Task directions
Could you set down exactly the lines in the records below between the line holding "Document page, 1500x1125 pixels." and the line holding "text_box [647, 253, 1107, 436]", inclusive?

*** Data excerpts

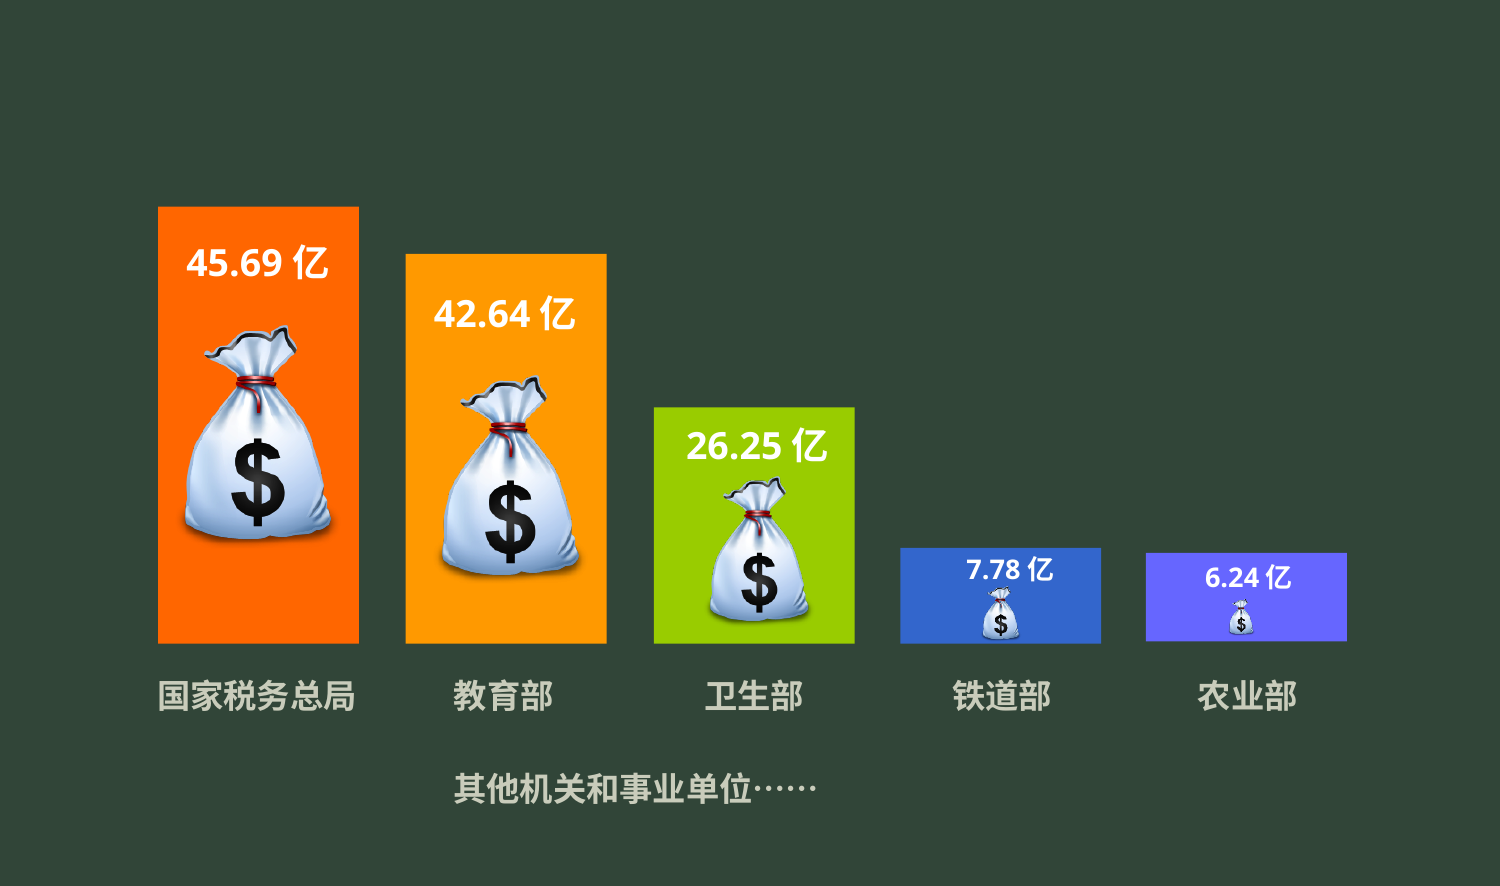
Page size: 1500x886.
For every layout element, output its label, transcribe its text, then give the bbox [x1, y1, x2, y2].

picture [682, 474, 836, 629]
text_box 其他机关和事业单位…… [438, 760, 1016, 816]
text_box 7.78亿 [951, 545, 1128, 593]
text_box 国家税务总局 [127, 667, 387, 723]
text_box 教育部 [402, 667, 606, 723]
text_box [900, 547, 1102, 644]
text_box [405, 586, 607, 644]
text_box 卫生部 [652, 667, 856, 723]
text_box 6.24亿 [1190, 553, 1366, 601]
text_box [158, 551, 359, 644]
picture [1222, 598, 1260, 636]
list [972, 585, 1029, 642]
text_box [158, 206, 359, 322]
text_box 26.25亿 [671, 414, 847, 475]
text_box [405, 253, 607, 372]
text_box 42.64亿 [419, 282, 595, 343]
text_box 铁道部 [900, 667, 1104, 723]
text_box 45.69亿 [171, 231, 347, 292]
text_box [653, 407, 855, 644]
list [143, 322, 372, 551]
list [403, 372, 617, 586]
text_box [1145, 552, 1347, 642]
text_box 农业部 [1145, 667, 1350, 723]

******
*** Data excerpts

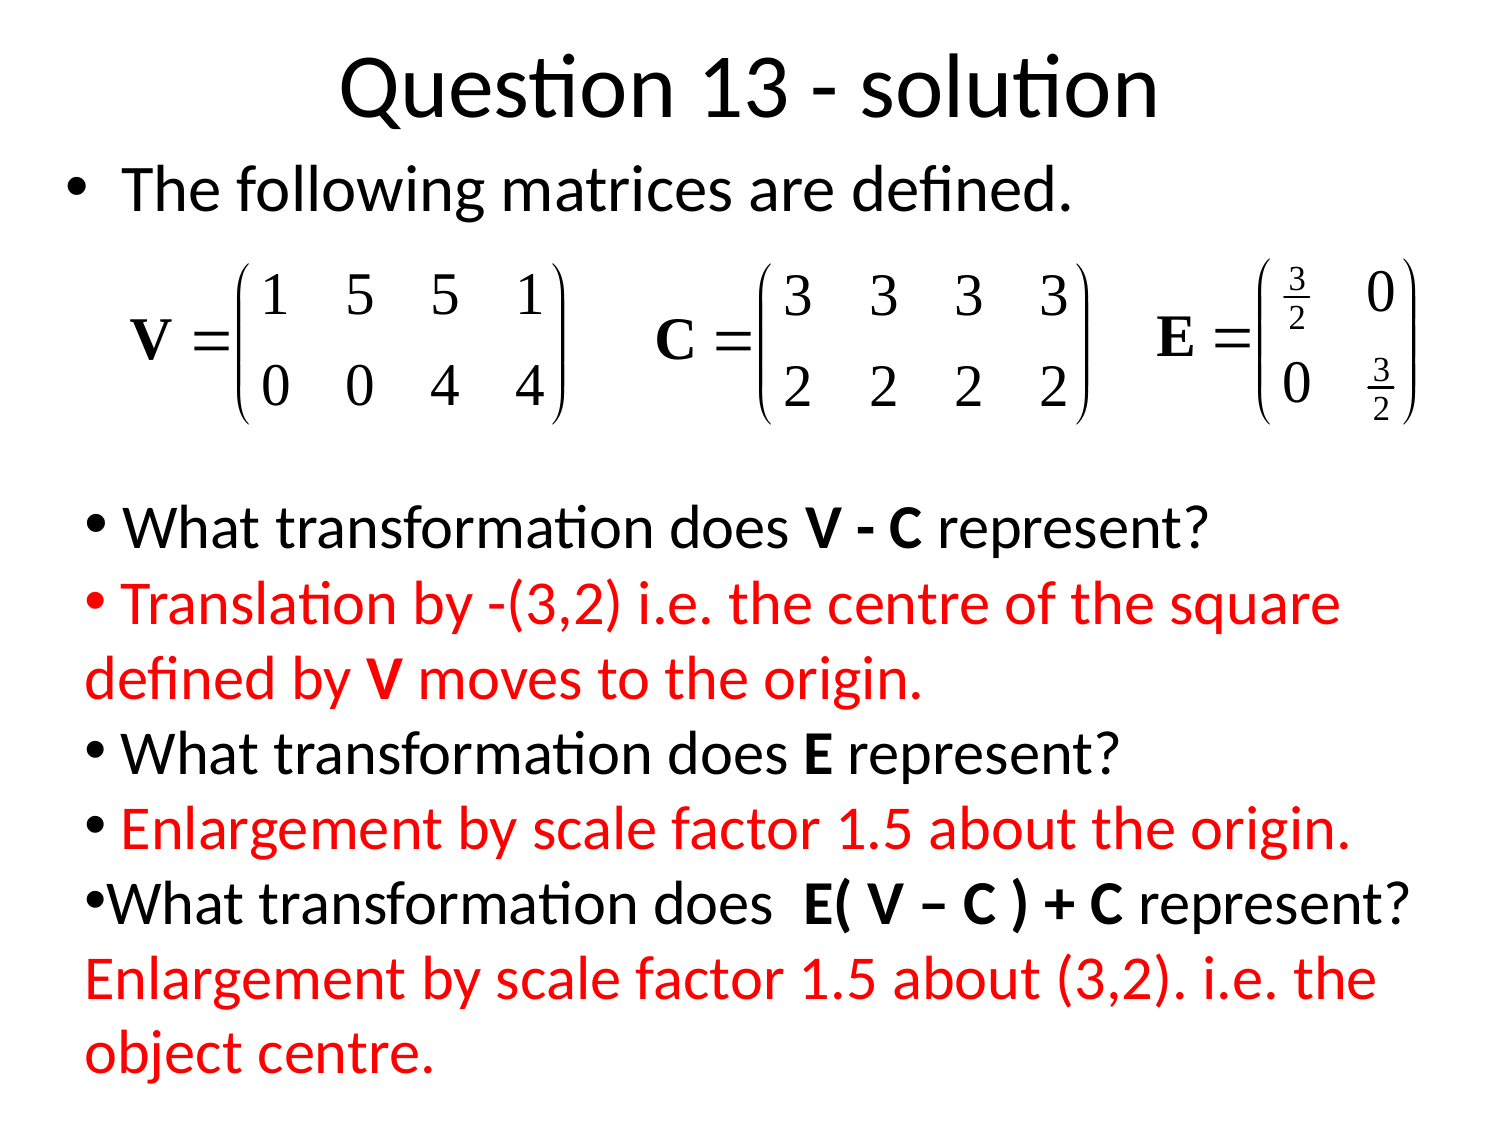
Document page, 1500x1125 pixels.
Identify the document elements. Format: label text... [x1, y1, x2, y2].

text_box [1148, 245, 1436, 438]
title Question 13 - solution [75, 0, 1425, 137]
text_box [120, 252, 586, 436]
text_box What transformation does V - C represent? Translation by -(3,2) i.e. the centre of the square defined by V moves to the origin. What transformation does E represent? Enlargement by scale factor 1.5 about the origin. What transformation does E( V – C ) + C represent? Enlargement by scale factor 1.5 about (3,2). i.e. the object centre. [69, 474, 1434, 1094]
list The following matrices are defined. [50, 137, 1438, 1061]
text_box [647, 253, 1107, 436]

******

Final answer
Document page, 1500x1125 pixels.
Identify the document elements. Format: label text... [x1, y1, x2, y2].

text_box [1148, 245, 1436, 438]
title Question 13 - solution [75, 0, 1425, 137]
text_box [120, 252, 586, 436]
text_box What transformation does V - C represent? Translation by -(3,2) i.e. the centre of the square defined by V moves to the origin. What transformation does E represent? Enlargement by scale factor 1.5 about the origin. What transformation does E( V – C ) + C represent? Enlargement by scale factor 1.5 about (3,2). i.e. the object centre. [69, 474, 1434, 1094]
list The following matrices are defined. [50, 137, 1438, 1061]
text_box [647, 253, 1107, 436]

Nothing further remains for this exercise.